Great for them, I guess. It just highlights the sort of influence that personal relationships still have in a money-driven industry, and creates a bit more parity in the form of “another team who can actually, maybe, slightly compete with Vancouver in the Northwest.”

But colour me surprised that the Suter/Parise reaction has been so cordial around these parts, considering that you’d think Toronto fans – being residents in a city and province that produces so many NHL players and no shortage of superstars – might be slightly irked that the same advantage hasn’t been there to be mined.

This isn’t the Don Cherry rant. I couldn’t care less about the ‘Burke doesn’t have enough Ontarians playing on his team!’ garbage, especially considering he’s drafted predominantly Ontario-born prospects with most of his high profile selections and that Toronto-born stars haven’t exactly been plentiful in recent free agency windows. Who’s next? Corey Perry? Born in Peterborough, is that close enough? Joe Thornton’s up in two years, he’s from St. Thomas – also pretty close!

I’m not going anywhere too existential with this, but the Minnesota Wild’s dual signings of Zach Parise and Ryan Suter certainly did make use of a competitive advantage that Toronto, you’d think, would be one of the best-positioned organizations in the league to have. Now, we can’t make something out of nothing. ‘Opportunity’ remains, as before, one half of the luck equation.

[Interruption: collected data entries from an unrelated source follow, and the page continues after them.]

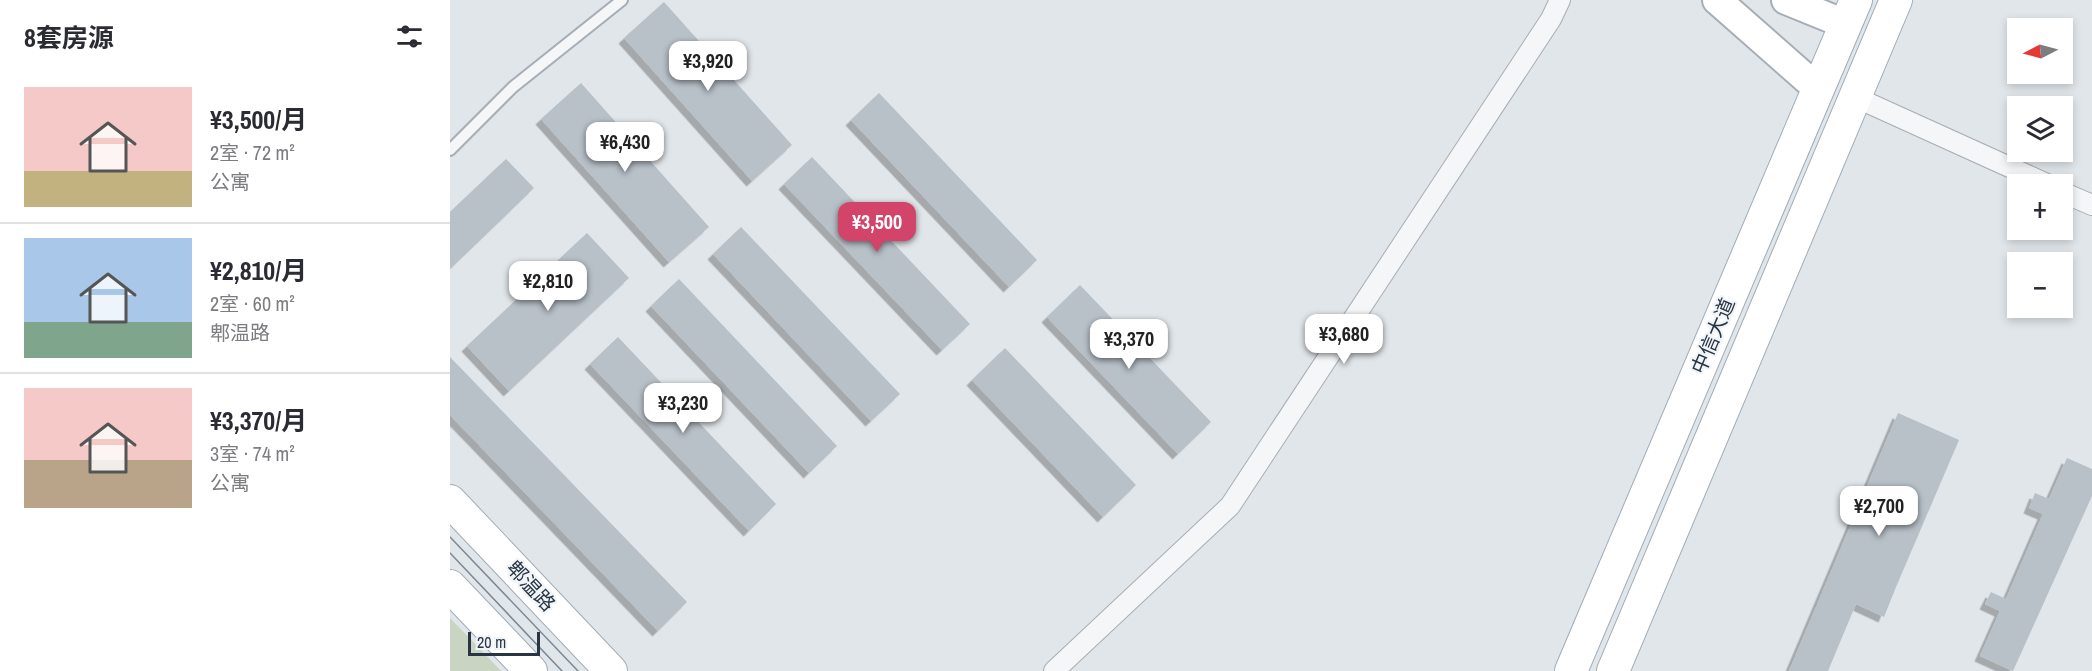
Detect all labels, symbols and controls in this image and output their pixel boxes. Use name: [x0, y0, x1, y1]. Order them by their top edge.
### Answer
north arrow: [2007, 18, 2073, 84]
map controls: [2007, 18, 2073, 318]
text: 8套房源: [24, 20, 114, 55]
icon: filters: [393, 20, 426, 53]
pin: ¥3,920: [659, 41, 757, 92]
text: ¥3,920: [683, 47, 733, 74]
button: layers: [2007, 96, 2073, 162]
text: ¥3,500/月: [210, 102, 307, 137]
icon: home: [72, 111, 144, 183]
pin: ¥6,430: [576, 122, 674, 173]
text: ¥6,430: [600, 128, 650, 155]
text: 2室 · 72 m²: [210, 139, 295, 166]
text: 公寓: [210, 168, 250, 195]
button: +: [2007, 174, 2073, 240]
pin: ¥3,500: [828, 202, 926, 253]
text: ¥3,500: [852, 208, 902, 235]
button: −: [2007, 252, 2073, 318]
text: ¥2,810/月: [210, 253, 307, 288]
pin: ¥2,810: [499, 261, 597, 312]
icon: home: [72, 262, 144, 334]
text: ¥2,810: [523, 267, 573, 294]
text: 2室 · 60 m²: [210, 290, 295, 317]
street label: 中信大道: [1684, 294, 1741, 378]
pin: ¥3,680: [1295, 314, 1393, 365]
text: 郫温路: [210, 319, 270, 346]
pin: ¥3,370: [1080, 319, 1178, 370]
text: ¥3,680: [1319, 320, 1369, 347]
text: ¥3,370: [1104, 325, 1154, 352]
pin: ¥3,230: [634, 383, 732, 434]
text: ¥3,230: [658, 389, 708, 416]
text: ¥3,370/月: [210, 403, 307, 438]
icon: home: [72, 412, 144, 484]
text: 3室 · 74 m²: [210, 440, 295, 467]
text: 公寓: [210, 469, 250, 496]
pin: ¥2,700: [1830, 486, 1928, 537]
text: ¥2,700: [1854, 492, 1904, 519]
street label: 郫温路: [501, 555, 562, 617]
scale bar: [468, 629, 540, 656]
text: 20 m: [477, 631, 506, 653]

But the day might come where a Tavares or a Stamkos actually reaches UFA status. It may. It shouldn’t, and Steve Yzerman is probably too smart a man to let it happen (I won’t say the same for Garth Snow). If it happens, all Toronto can do is handle their preparation beforehand – which is to build a healthy organization committed to winning and show a potential free agent enough incentive to play here beyond being closer to their summer home.

Thursday Morning Links!

-Lou Lamoriello knows he “can’t replace a Zach Parise”, but seemed to accept the player’s reasoning pretty well. David Poile….ehh, less so.

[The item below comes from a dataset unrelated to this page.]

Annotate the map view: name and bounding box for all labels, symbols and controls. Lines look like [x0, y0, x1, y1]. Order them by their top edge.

-Via The Leafs Nation, Is Nazem Kadri ready for the NHL? Well, he’s demonstrated skill that says yes. I met Naz very briefly during the Marlies playoff coverage and I can tell you the main thing working against him, as has been the case previously, is his size. And Clarke MacArthur. Clarke MacArthur being in Kadri’s roster spot is really, probably, kinda screwing him over.

-Kevin Allen at USA today has a collection of Craig Leipold quotes related to the Suter/Parise signings which, surprisingly, does not include “Wheeeeeee! Ahahahaha, ZOMG, this is [censored] amazing!”

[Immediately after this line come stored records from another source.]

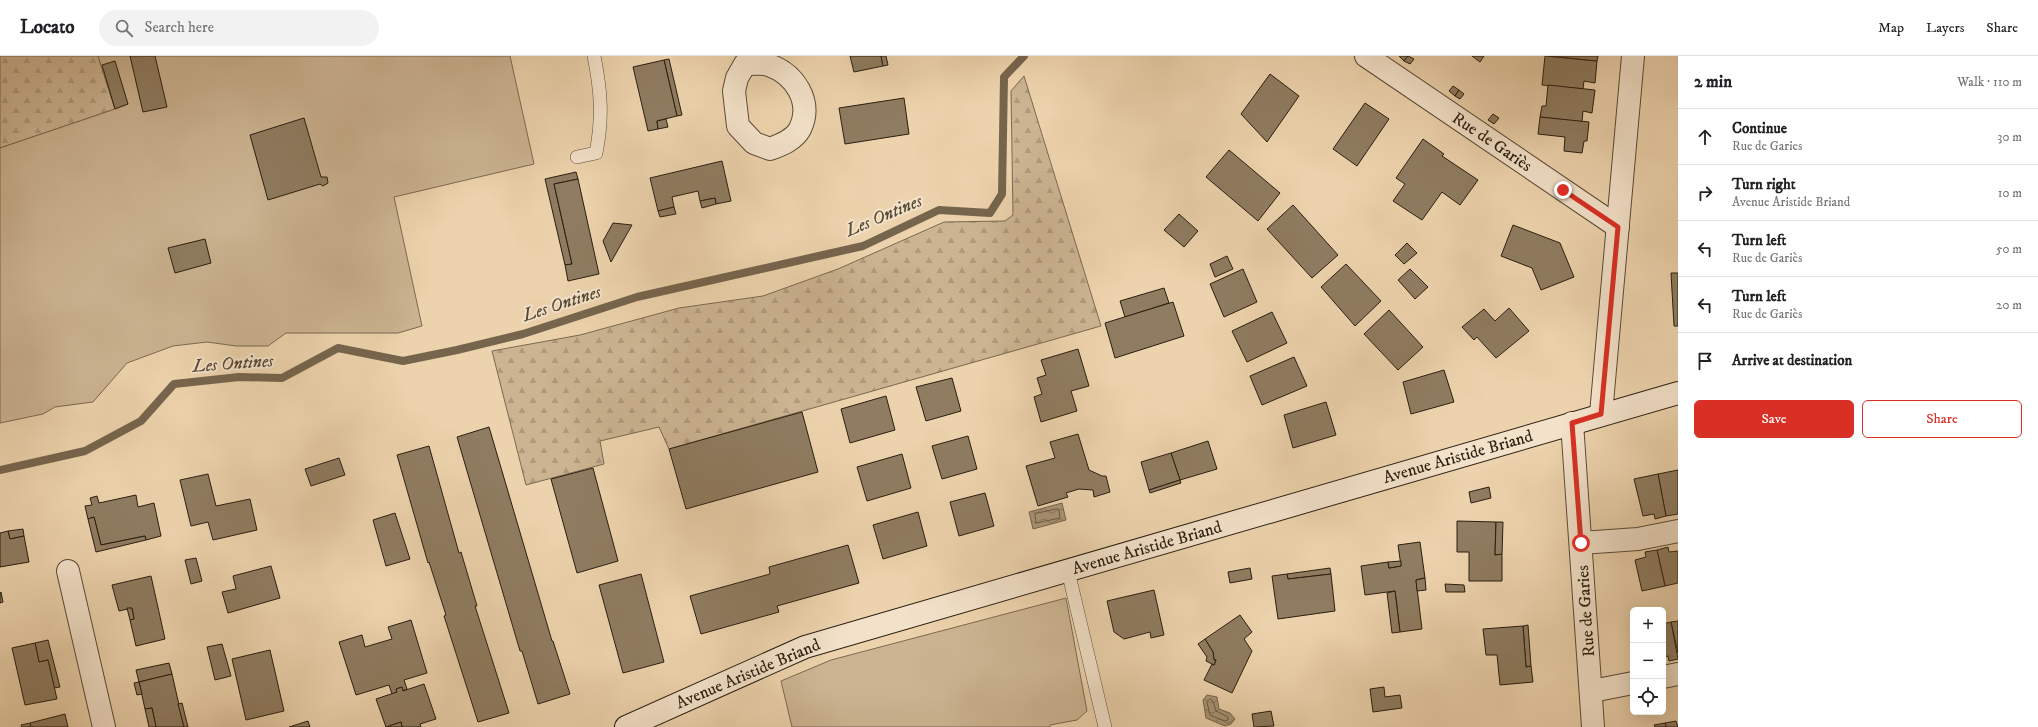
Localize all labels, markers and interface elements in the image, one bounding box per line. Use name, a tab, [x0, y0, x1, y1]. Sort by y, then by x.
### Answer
search box	[99, 10, 379, 46]
text: Locato	[20, 16, 75, 39]
icon: search	[113, 17, 135, 39]
text: Search here	[145, 18, 214, 37]
text: Map	[1878, 19, 1904, 37]
text: Layers	[1926, 19, 1964, 37]
text: Share	[1986, 19, 2018, 37]
text: 2 min	[1694, 71, 1732, 93]
text: Walk · 110 m	[1957, 74, 2022, 90]
street label: Rue de Gariès	[1448, 107, 1537, 177]
text: Continue	[1732, 119, 1787, 138]
icon: ahead	[1694, 126, 1716, 148]
text: 30 m	[1998, 129, 2022, 145]
text: Rue de Garies	[1732, 138, 1802, 154]
text: Turn right	[1732, 175, 1795, 194]
route end	[1554, 181, 1572, 199]
icon: right	[1694, 182, 1716, 204]
text: 10 m	[1998, 185, 2022, 201]
water label: Les Ontines	[842, 190, 926, 242]
text: Avenue Aristide Briand	[1732, 194, 1850, 210]
text: Turn left	[1732, 231, 1786, 250]
icon: left	[1694, 238, 1716, 260]
text: 50 m	[1996, 241, 2022, 257]
text: Rue de Gariès	[1732, 250, 1802, 266]
water label: Les Ontines	[519, 281, 604, 327]
text: Turn left	[1732, 287, 1786, 306]
icon: left	[1694, 294, 1716, 316]
text: 20 m	[1996, 297, 2022, 313]
text: Rue de Gariès	[1732, 306, 1802, 322]
water label: Les Ontines	[191, 350, 275, 378]
icon: arrive	[1694, 350, 1716, 372]
text: Arrive at destination	[1732, 351, 1852, 370]
button: Save	[1694, 400, 1854, 438]
button: Share	[1862, 400, 2022, 438]
street label: Avenue Aristide Briand	[1381, 425, 1536, 489]
street label: Avenue Aristide Briand	[1070, 516, 1225, 580]
route start	[1572, 534, 1590, 552]
street label: Rue de Garies	[1572, 564, 1600, 658]
map controls	[1630, 607, 1666, 715]
button: +	[1630, 607, 1666, 643]
street label: Avenue Aristide Briand	[672, 633, 824, 714]
button: −	[1630, 643, 1666, 679]
button: locate	[1630, 679, 1666, 715]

-Scott Cullen addresses the Parise/Suter contracts for TSN in a “Numbers Game” kinda way.

-Via the Globe, Mirtle breaks down the deals more specifically with graphs for actual yearly salaries and such. Y’know, I remember a few hockey players at my high school really struggling with math. Now I feel like the teacher could have explained graphs with negative slopes more easily by saying, “See where the line declines sharply at the end? That’s called cap circumvention.”

-Damien Cox thinks the Wild might be crazy because Zach and Ryan can’t possibly live up to the value of their contracts. But partway through, he concedes that the players are very good, “if not superstars,” so the Wild probably don’t care.

-Also via the Globe, Shoalts writes about how the Suter/Parise(/and little did he know it, Carle) signings have cleared the deck for a flurry of trade activity – in an article that ironically, and probably depressingly, does not mention the Toronto Maple Leafs once.

-Oh, yeah. Matt Carle signed a 6-year, $33 million deal with the Tampa Bay Lightning last night. And yes, that’s the same Tampa Bay Lightning he played for before.

-Only slightly hockey related, but the city of Toronto has made two attempts to obtain a Nash this year, and the one that most of us actually wanted to succeed has failed.